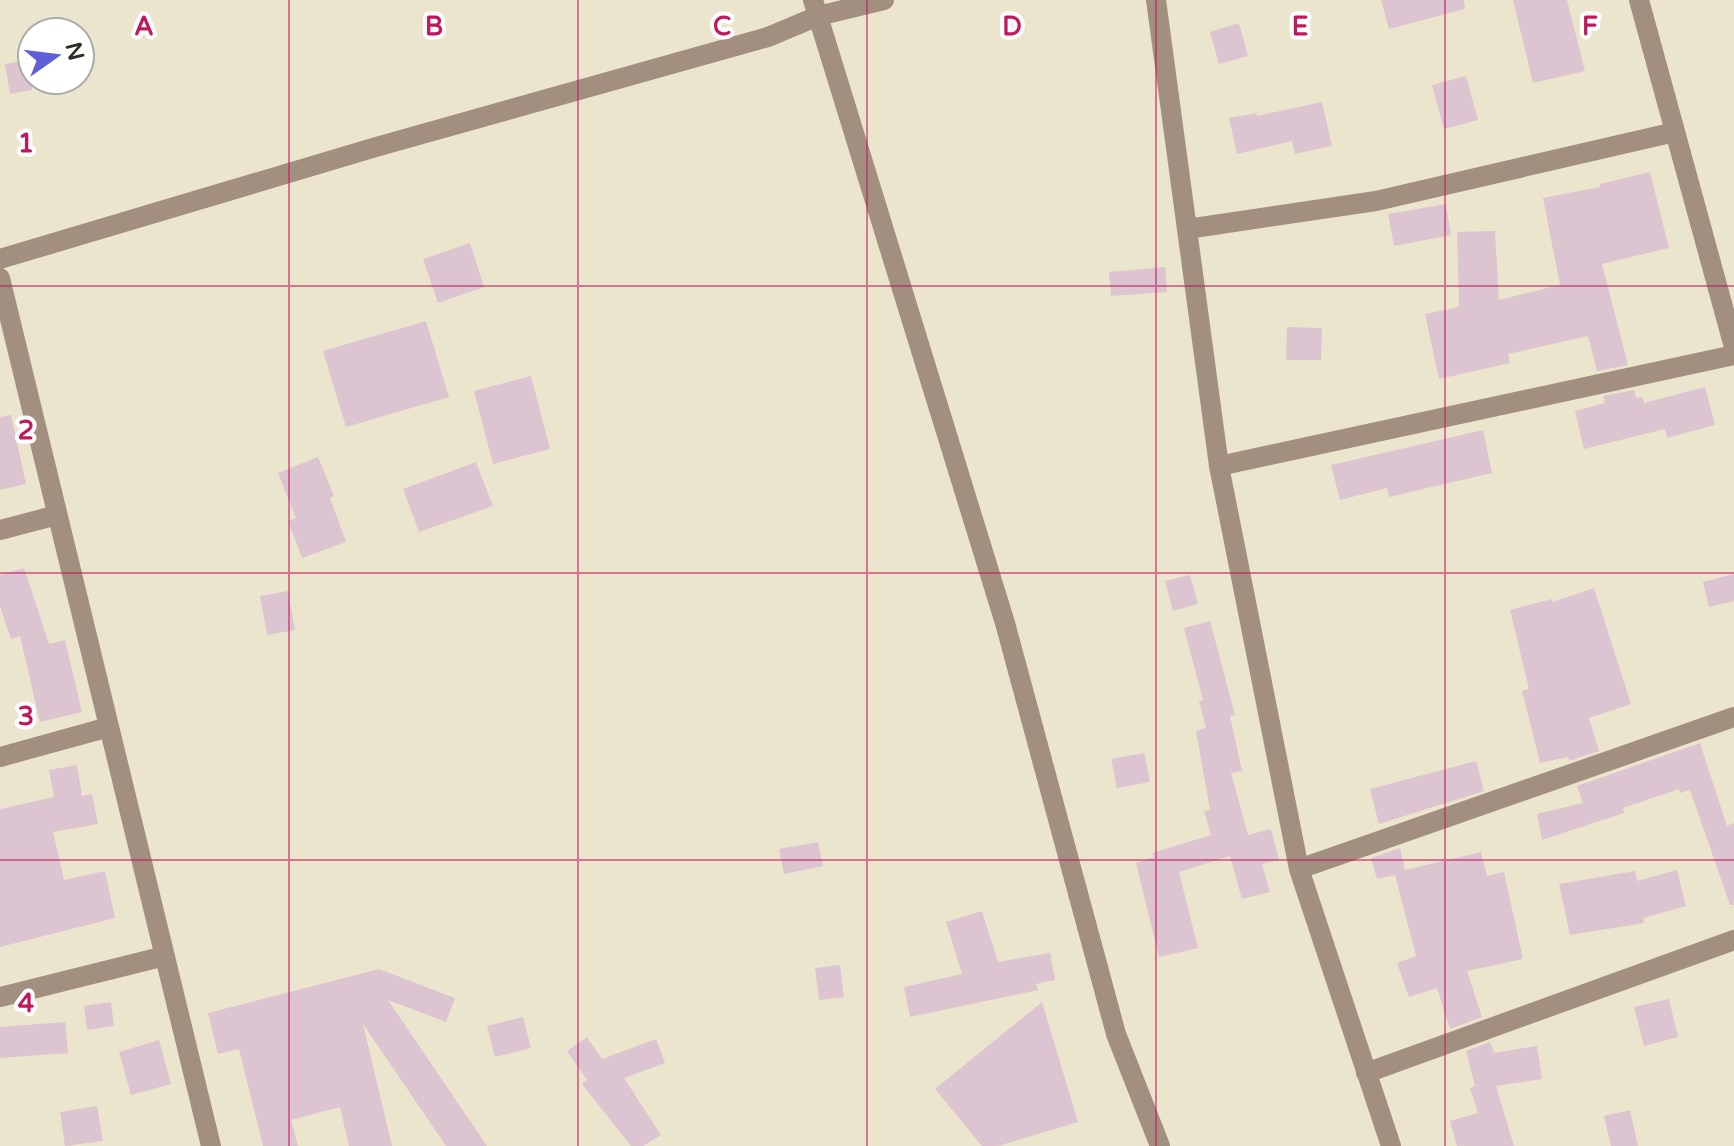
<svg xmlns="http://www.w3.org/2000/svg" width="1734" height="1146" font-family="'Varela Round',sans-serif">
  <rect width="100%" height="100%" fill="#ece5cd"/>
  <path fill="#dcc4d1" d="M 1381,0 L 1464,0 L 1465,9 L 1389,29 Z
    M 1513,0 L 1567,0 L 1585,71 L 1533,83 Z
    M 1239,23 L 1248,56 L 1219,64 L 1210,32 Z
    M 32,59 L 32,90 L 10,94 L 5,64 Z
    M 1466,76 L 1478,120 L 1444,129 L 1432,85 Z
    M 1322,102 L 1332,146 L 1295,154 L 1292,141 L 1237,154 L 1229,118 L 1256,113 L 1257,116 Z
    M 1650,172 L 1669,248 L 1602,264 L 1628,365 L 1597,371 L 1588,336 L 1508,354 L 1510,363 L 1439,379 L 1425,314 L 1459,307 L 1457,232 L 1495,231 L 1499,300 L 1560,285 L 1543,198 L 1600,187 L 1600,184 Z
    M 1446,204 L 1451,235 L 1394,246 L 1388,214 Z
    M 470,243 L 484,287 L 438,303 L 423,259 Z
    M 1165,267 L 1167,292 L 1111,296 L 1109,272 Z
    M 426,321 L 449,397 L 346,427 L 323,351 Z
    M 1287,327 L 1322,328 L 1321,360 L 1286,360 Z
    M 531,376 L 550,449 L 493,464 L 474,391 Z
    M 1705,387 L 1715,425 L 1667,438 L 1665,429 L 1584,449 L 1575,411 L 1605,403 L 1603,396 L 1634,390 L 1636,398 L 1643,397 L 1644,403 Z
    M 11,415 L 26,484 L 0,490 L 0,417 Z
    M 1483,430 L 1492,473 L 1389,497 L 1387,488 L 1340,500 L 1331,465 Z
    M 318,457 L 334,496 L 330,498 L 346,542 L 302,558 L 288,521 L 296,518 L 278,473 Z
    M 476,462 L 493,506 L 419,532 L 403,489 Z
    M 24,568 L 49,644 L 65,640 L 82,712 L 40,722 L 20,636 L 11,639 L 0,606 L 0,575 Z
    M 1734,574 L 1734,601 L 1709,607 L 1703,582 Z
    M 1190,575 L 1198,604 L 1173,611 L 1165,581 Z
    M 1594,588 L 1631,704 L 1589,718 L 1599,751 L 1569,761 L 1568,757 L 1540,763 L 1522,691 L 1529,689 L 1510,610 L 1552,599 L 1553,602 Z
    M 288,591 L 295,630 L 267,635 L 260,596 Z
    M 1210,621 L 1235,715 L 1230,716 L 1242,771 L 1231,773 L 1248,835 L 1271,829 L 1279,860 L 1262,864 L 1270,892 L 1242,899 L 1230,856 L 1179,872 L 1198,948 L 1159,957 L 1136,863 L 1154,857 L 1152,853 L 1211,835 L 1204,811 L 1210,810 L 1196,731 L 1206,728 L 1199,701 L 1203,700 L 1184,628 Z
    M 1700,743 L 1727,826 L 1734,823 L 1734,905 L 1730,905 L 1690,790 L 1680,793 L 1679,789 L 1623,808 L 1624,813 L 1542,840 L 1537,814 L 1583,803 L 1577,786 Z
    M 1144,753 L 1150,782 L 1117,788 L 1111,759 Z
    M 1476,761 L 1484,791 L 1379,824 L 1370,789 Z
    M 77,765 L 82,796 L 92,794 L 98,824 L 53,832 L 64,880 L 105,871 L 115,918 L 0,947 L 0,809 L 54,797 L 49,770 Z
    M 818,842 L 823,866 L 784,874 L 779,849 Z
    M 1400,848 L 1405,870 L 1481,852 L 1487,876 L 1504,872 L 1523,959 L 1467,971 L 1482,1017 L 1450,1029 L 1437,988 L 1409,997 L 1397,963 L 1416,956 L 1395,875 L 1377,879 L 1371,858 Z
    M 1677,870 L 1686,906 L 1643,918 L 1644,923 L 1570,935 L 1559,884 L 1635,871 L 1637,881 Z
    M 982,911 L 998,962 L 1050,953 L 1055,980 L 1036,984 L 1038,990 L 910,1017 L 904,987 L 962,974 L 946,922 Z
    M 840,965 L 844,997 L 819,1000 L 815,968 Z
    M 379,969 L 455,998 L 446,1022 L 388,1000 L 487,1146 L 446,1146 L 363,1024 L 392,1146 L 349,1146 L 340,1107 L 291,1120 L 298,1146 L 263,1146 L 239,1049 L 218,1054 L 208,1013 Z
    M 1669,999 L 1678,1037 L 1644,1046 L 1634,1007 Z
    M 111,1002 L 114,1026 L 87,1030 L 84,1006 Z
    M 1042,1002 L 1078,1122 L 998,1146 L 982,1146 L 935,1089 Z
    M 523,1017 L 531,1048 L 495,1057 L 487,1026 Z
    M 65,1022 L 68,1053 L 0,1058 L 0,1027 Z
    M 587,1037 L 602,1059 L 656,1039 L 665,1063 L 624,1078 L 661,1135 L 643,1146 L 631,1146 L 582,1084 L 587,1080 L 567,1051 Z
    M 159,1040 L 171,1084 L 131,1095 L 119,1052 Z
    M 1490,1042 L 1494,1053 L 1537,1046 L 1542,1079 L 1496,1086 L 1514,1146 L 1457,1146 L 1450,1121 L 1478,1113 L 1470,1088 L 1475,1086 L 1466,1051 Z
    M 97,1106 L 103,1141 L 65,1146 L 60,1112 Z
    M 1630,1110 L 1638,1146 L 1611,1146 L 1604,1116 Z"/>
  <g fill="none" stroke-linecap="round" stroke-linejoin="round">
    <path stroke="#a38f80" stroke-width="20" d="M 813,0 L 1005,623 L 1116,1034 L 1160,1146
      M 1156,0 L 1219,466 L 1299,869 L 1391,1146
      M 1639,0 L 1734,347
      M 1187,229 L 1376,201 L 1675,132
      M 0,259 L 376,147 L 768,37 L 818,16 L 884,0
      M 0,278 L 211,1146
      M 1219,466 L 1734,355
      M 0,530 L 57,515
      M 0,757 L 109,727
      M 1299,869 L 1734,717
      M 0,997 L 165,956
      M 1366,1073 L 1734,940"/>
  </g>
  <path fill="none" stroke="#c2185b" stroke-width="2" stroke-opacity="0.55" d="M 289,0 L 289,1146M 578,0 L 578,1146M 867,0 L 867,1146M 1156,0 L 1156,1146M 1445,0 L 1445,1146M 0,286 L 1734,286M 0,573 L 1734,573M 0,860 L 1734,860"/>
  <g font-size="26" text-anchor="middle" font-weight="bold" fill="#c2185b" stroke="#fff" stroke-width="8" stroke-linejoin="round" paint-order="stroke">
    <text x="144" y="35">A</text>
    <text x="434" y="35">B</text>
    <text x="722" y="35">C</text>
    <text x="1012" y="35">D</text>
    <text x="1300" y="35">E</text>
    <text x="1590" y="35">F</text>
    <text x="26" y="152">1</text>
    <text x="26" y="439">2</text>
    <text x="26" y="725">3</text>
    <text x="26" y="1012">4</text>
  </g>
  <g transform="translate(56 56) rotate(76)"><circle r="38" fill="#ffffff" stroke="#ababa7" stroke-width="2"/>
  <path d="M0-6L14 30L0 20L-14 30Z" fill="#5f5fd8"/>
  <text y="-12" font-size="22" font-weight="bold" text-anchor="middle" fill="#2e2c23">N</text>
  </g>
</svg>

____

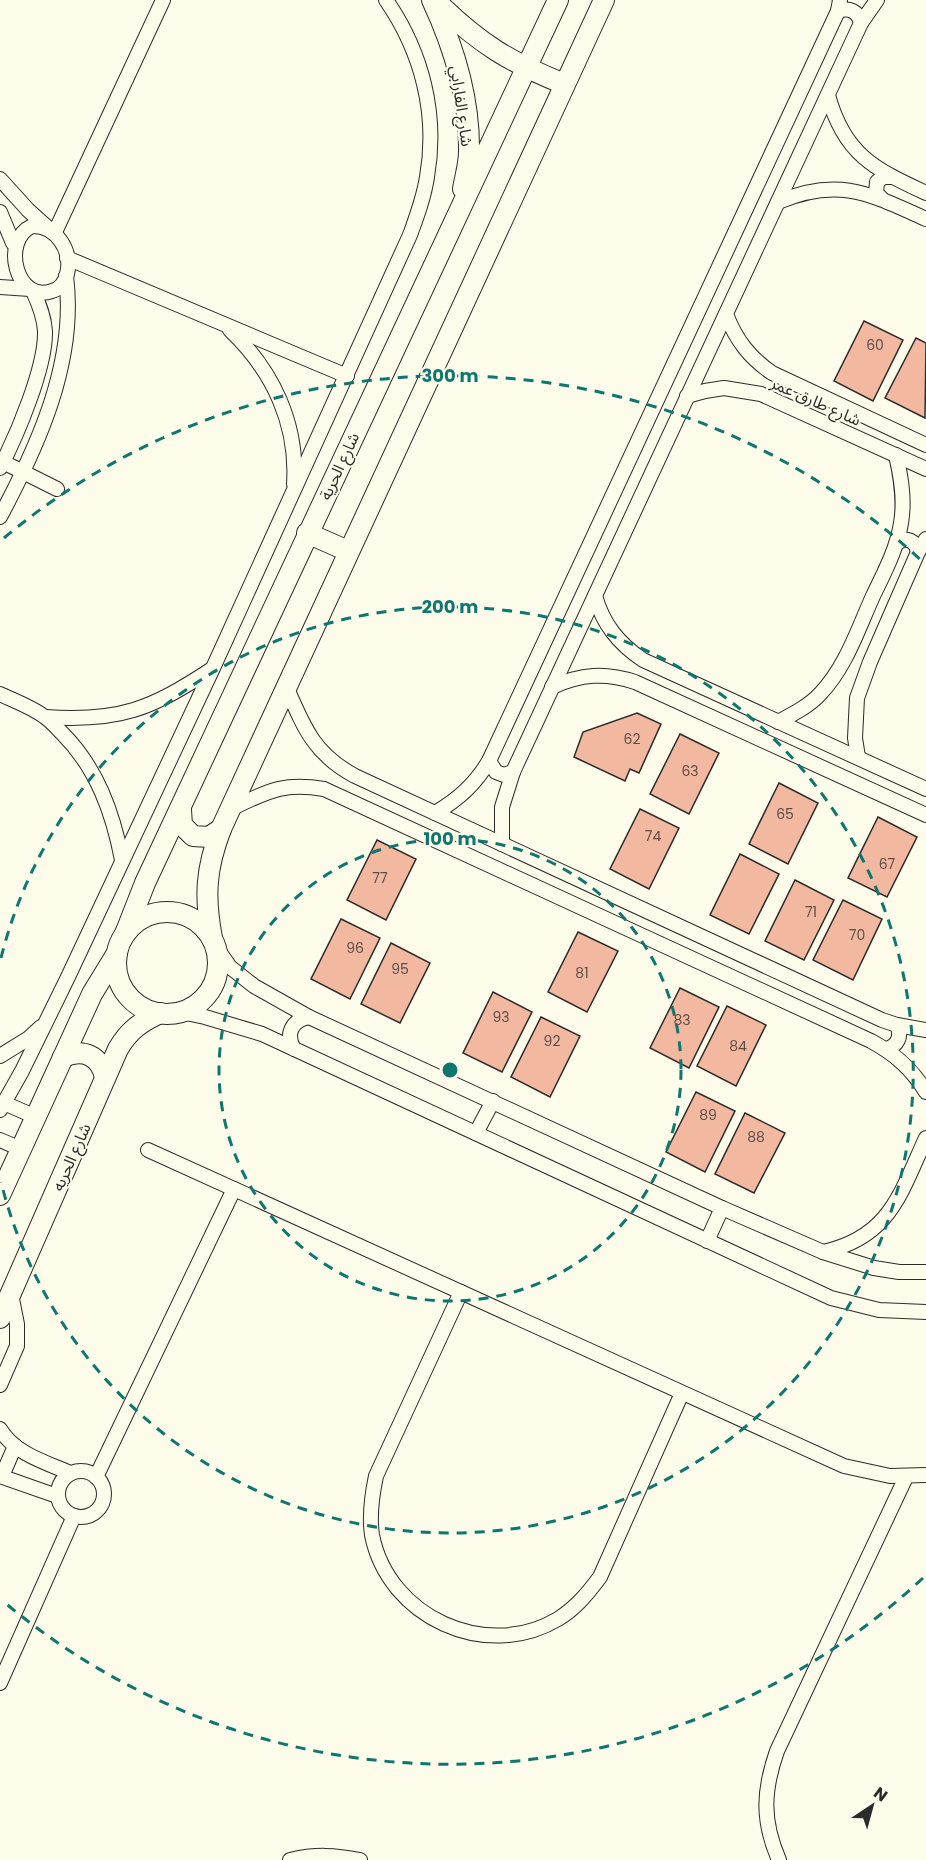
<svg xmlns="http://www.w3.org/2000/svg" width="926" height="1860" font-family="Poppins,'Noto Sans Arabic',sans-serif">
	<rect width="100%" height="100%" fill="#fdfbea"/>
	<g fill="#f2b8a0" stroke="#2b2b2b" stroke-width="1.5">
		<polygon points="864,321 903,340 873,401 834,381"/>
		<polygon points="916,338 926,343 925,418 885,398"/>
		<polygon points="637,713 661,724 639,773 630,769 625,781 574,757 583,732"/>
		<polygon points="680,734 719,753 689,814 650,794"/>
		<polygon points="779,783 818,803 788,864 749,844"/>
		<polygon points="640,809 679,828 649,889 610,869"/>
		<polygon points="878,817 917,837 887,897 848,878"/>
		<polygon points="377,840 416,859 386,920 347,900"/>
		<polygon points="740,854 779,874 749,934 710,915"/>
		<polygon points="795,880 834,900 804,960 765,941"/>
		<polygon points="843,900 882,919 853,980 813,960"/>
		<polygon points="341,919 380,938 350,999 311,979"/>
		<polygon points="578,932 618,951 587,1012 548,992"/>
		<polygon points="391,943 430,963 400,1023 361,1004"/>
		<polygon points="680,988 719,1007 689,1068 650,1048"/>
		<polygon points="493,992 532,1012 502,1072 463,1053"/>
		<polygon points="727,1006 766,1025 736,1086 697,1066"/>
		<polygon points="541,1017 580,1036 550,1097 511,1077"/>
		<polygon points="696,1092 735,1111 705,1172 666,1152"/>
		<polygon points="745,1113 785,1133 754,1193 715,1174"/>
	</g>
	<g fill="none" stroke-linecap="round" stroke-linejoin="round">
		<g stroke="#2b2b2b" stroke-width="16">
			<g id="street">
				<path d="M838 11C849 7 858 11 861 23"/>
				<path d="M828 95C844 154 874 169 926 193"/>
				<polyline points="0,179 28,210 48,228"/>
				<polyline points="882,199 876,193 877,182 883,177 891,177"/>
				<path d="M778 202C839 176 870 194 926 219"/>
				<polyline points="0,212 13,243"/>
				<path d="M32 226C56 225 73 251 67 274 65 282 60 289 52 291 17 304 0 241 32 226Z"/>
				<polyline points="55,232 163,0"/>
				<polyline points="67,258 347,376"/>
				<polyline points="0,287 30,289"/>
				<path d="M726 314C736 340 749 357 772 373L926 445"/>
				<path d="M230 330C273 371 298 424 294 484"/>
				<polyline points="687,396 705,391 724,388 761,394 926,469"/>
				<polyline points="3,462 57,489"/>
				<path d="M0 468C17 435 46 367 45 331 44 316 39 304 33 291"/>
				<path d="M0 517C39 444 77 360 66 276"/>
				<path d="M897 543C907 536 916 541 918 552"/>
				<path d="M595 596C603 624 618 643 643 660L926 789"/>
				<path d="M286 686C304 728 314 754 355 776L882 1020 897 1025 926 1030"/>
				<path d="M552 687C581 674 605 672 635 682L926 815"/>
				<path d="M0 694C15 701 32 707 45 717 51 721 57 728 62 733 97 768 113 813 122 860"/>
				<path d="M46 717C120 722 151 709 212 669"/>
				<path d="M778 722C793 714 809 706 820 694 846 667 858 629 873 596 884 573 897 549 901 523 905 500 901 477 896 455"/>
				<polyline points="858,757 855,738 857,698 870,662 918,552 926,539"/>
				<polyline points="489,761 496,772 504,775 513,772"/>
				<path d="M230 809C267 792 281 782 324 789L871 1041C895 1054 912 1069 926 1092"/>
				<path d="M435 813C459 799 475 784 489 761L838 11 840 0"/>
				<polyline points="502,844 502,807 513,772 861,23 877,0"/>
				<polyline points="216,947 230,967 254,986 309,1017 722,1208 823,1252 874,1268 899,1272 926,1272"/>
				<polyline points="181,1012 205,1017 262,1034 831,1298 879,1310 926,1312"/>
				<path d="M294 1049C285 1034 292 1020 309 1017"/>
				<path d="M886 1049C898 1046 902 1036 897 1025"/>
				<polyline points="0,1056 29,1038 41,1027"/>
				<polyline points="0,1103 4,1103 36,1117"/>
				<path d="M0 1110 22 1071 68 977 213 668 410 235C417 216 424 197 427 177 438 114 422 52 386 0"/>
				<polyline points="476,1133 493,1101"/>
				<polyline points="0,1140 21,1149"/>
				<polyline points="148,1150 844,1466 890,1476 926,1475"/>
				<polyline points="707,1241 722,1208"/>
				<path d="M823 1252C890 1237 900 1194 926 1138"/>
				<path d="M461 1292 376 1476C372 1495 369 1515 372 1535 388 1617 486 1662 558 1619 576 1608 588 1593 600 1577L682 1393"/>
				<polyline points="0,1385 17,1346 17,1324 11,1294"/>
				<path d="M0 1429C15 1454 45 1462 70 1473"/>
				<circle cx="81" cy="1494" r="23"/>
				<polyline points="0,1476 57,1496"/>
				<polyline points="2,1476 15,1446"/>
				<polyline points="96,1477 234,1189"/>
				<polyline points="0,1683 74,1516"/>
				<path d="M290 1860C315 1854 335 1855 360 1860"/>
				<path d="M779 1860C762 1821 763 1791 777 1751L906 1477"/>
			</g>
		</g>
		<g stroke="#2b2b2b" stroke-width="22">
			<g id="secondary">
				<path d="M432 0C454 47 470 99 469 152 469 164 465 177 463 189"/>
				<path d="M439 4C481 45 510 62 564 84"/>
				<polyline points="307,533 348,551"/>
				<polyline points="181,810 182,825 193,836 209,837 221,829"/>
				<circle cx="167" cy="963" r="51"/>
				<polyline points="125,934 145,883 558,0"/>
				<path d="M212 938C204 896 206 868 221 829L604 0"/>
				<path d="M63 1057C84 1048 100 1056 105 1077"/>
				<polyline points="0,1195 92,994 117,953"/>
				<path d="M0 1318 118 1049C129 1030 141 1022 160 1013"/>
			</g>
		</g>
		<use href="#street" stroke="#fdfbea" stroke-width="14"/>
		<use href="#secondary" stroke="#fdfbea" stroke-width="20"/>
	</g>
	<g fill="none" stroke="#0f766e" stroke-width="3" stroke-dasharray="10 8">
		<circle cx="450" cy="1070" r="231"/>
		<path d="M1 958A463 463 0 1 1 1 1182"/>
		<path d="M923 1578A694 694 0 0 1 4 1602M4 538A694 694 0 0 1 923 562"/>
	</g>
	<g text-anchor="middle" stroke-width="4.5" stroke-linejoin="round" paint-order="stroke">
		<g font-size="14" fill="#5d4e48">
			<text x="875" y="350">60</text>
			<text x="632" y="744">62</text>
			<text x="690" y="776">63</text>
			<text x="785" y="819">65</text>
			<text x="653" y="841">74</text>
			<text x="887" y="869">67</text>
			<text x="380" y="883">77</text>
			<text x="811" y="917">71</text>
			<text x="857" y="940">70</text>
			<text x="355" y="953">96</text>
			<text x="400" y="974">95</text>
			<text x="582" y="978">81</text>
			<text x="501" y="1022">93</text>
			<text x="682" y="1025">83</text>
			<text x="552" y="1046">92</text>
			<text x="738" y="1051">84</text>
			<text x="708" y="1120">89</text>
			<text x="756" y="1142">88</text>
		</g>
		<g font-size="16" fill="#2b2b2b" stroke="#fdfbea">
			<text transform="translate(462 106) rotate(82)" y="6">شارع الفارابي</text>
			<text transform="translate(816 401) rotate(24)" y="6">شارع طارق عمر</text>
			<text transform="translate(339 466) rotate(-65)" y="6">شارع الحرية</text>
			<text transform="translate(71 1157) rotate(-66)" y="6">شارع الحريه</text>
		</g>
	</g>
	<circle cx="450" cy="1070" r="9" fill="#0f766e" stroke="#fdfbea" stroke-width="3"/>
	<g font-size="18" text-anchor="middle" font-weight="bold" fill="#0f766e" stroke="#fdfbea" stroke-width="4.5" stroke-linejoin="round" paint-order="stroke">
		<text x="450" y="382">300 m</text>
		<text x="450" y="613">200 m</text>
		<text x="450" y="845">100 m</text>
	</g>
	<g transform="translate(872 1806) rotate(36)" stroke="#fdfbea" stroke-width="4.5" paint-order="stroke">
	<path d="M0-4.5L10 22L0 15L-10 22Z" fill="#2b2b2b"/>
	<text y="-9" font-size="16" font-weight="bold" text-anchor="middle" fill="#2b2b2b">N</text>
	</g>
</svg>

____

Task details
The answer should be all lines from the entries above that hold the word "linecap".

Output of the exercise
  <g fill="none" stroke-linecap="round" stroke-linejoin="round">
	<g fill="none" stroke-linecap="round" stroke-linejoin="round">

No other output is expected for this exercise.